What is being asked: Every line from the first one in the data below through the line holding "Videotassen & koffers" is to be written out exactly, with the pictures omitted.

*** Records to process Section Begins ***

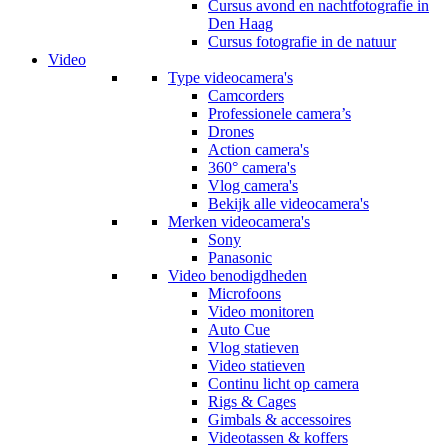
Cursus avond en nachtfotografie in
Den Haag
Cursus fotografie in de natuur
Video
Type videocamera's
Camcorders
Professionele camera’s
Drones
Action camera's
360° camera's
Vlog camera's
Bekijk alle videocamera's
Merken videocamera's
Sony
Panasonic
Video benodigdheden
Microfoons
Video monitoren
Auto Cue
Vlog statieven
Video statieven
Continu licht op camera
Rigs & Cages
Gimbals & accessoires
Videotassen & koffers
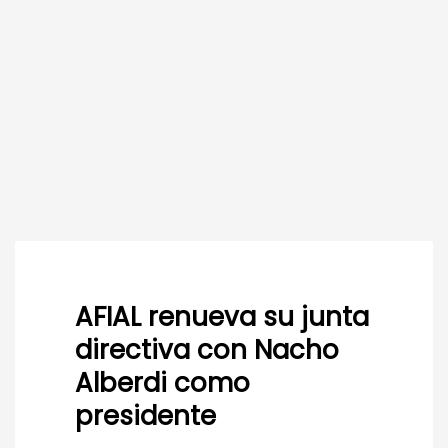
AFIAL renueva su junta
directiva con Nacho
Alberdi como
presidente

*** Records to process Section Ends ***

Answer to the exercise:
Cursus avond en nachtfotografie in
Den Haag
Cursus fotografie in de natuur
Video
Type videocamera's
Camcorders
Professionele camera’s
Drones
Action camera's
360° camera's
Vlog camera's
Bekijk alle videocamera's
Merken videocamera's
Sony
Panasonic
Video benodigdheden
Microfoons
Video monitoren
Auto Cue
Vlog statieven
Video statieven
Continu licht op camera
Rigs & Cages
Gimbals & accessoires
Videotassen & koffers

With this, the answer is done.